TEXT BLOCK Block Start

We find the amended complaint meets the Iqbal standard with respect to the bus issue, because it presents facts that, if accepted as true, allow this court to draw the reasonable inference that defendants may be liable for plaintiffs' inability to demonstrate. (See doc. no. 15, ¶¶ 103-188). Accordingly, we will allow that First Amendment claim to move forward, but only with respect to defendant City of Pittsburgh. We will grant defendants' motion to dismiss plaintiffs' First Amendment claims with respect to defendants Huss, Harper, and Bochter for the same reasons set forth above — namely that plaintiffs' amended complaint asserts only conclusory and vicarious allegations against these defendants. These are insufficient to maintain a Section 1983 action in the face of an Iqbal challenge.

We also find that Seeds of Peace failed to plead a legally cognizable claim under the First Amendment with respect to serving food. In order to ascertain whether serving food is expressive conduct worthy of First Amendment protection, we begin with the two-prong Spence-Johnson test announced by the Supreme Court. See, Texas v. Johnson, 491 U.S. 397 (1989) and Spence v. State of Washington, 418 U.S. 405 (1974). Through these cases, the Supreme Court determined whether speech is "sufficiently imbued with elements of communication" by asking "whether '[a]n intent to convey a particularized message was present, and [whether] in the surrounding circumstances the likelihood was great that the message would be understood by those who viewed it.'" Johnson, 491 U.S. at 404 (quoting Spence, 418 U.S. at 410-11 (1974)). InHurley v. Irish-American Gay, Lesbian and Bisexual Group of Boston, 515 U.S. 557 (1995), the Court modified this test by eliminating the "particularized message" aspect of it. Id. at 569-70.

Subsequent to Hurley, the Court of Appeals for the Third Circuit held that conduct is expressive if, "considering 'the nature of [the] activity, combined with the factual context and environment in which it was undertaken,' we are led to the conclusion that the 'activity was sufficiently imbued with elements of communication to fall within the scope of the First and Fourteenth Amendments.'" Tenafly Eruv Ass'n, Inc. v. Borough of Tenafly, 309 F.3d 144, 160 (3d Cir. 2002) (citations omitted).

In Tenafly, the Court of Appeals reasserted that it is incumbent on a plaintiff to establish that he engaged in expressive conduct. The Court stated, ". . . as we stressed inTroster, 65 F.3d at 1091-92, and as the Supreme Court held inClark, 'it is the obligation of the person desiring to engage in assertedly expressive conduct to demonstrate that the First Amendment even applies.' Clark, 468 U.S. at 293 n. 5, 104 S.Ct. 3065." 309 F.3d at 161.

Like the court in Tenafly, we agree that functionality and expression are not mutually exclusive, but plaintiffs' amended complaint offers no facts indicating how feeding hungry demonstrators communicates or expresses any idea or message. See,id. at 163-64. In this case, plaintiffs' amended complaint repeatedly describes the role of Seeds of Peace as proffering "support" to individuals and groups who engage in demonstrations by providing and serving them food. (Doc no. 15, ¶¶ 8-10, 32). Plaintiffs fail to allege facts that would provide the necessary context to illustrate how this "support" rises to the level of protected speech. Simply put, the amended complaint fails to allege how "supporting" other protestors by serving them food is expressive conduct and therefore, constitutionally protectable communication.

TEXT BLOCK Block End
EXERCISE INPUT Block Start

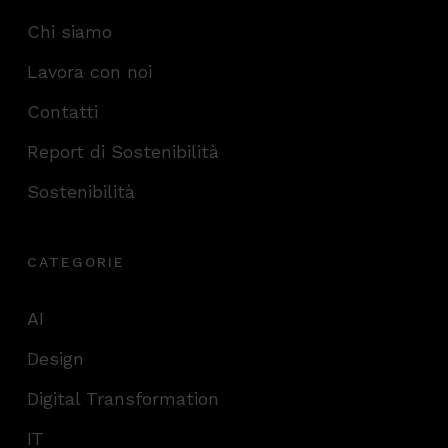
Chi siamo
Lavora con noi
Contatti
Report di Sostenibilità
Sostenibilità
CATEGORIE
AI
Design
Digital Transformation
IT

EXERCISE INPUT Block End
EXERCISE INPUT Block Start

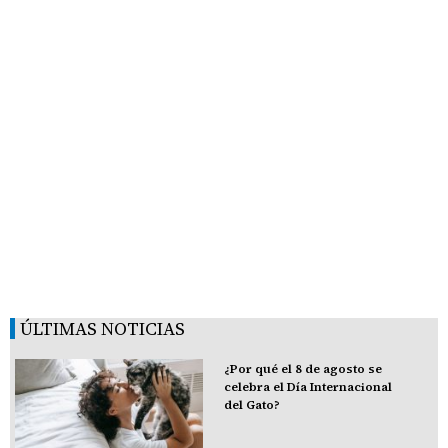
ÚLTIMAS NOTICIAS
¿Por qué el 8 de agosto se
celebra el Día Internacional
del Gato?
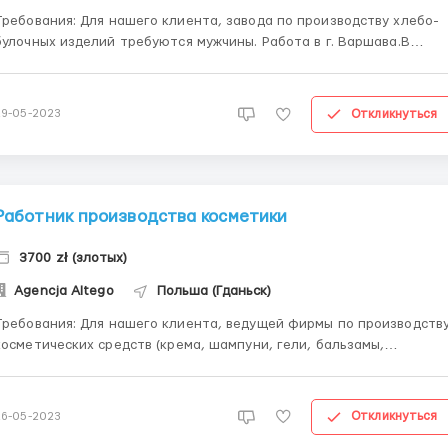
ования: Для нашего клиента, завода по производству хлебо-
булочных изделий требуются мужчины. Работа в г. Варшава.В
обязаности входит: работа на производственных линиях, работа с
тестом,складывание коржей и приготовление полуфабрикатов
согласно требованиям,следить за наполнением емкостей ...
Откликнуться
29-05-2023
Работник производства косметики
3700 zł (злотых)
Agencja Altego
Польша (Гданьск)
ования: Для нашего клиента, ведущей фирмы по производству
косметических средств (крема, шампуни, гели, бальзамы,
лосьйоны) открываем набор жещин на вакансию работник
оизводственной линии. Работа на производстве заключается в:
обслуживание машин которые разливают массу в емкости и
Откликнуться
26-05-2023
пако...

EXERCISE INPUT Block End

▶ [ACTIVITY 1]:
Answer these questions using the court opinion:
(a) Against which defendant may the First Amendment claim on the bus issue proceed?
(b) Which 1995 case modified the Spence-Johnson test, and what aspect of the test did it eliminate?
(c) How does the amended complaint repeatedly describe the role of Seeds of Peace?
▶ [ACTIVITY 2]:
Identify every line of the records that contains the string "нашего", and copy each one. Case counts.
The court opinion and the records are unrelated materials.

▶ [ANSWER AREA 1]:
(a) The claim proceeds only against defendant City of Pittsburgh.
(b) Hurley v. Irish-American Gay, Lesbian and Bisexual Group of Boston modified the test by eliminating its "particularized message" aspect.
(c) The complaint describes Seeds of Peace as proffering "support" to individuals and groups who engage in demonstrations by providing and serving them food.

▶ [ANSWER AREA 2]:
ования: Для нашего клиента, завода по производству хлебо-
ования: Для нашего клиента, ведущей фирмы по производству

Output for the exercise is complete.